What needs to be done
For the listing below, print exactly the lines from the line with "(917, 58) none -> [348,349,392,361] thread" to the line with "(959, 74) none", both included, and nothing beyond them.

Provided records
= = = = = = =

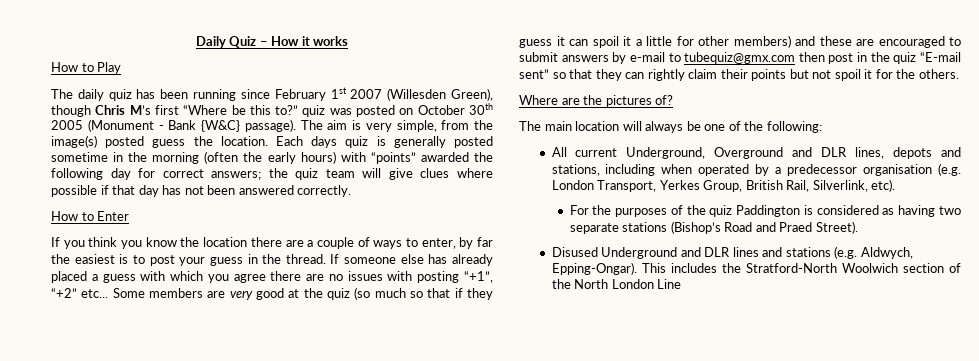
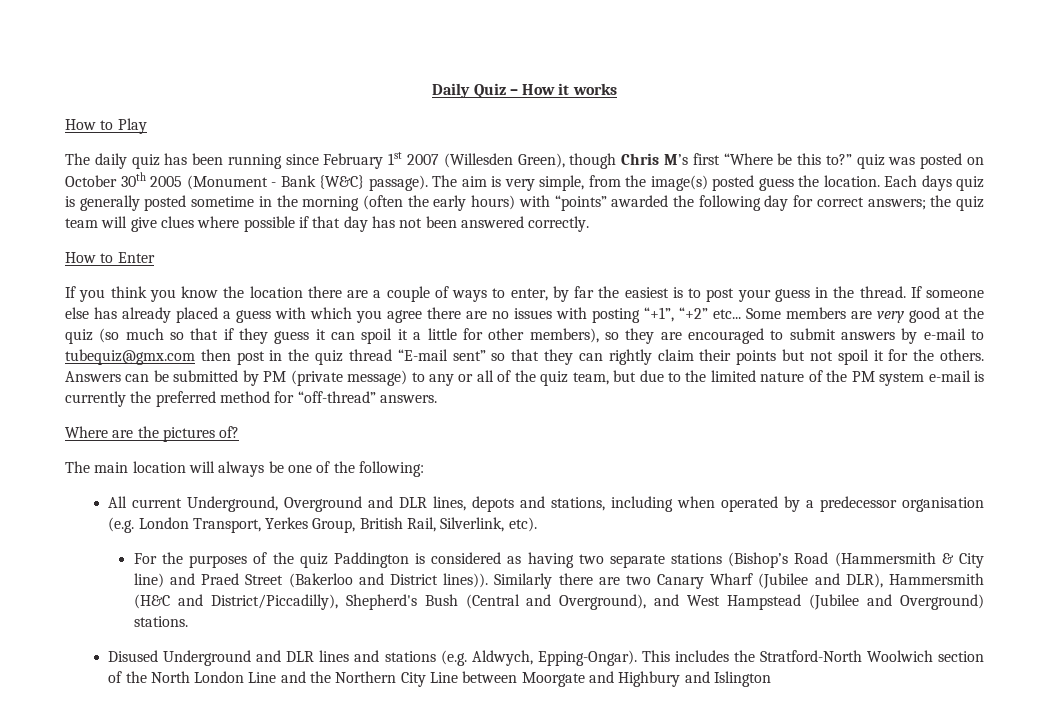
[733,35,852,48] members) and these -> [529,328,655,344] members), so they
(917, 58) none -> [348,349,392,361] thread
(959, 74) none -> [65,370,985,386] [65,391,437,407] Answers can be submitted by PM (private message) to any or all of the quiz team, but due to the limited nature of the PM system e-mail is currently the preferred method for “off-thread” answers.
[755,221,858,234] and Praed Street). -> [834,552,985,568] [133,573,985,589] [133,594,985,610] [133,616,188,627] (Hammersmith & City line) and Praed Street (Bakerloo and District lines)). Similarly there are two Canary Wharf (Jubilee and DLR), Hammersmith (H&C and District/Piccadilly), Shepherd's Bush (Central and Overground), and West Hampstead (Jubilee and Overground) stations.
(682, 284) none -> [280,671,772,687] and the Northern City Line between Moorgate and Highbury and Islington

= = = = = = =

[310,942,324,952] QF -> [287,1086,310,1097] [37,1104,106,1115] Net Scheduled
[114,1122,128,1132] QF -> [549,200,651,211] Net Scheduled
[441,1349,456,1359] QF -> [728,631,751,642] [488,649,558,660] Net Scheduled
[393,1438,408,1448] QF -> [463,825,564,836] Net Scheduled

= = = = = = =

Response for this exercise
(917, 58) none -> [348,349,392,361] thread
(959, 74) none -> [65,370,985,386] [65,391,437,407] Answers can be submitted by PM (private message) to any or all of the quiz team, but due to the limited nature of the PM system e-mail is currently the preferred method for “off-thread” answers.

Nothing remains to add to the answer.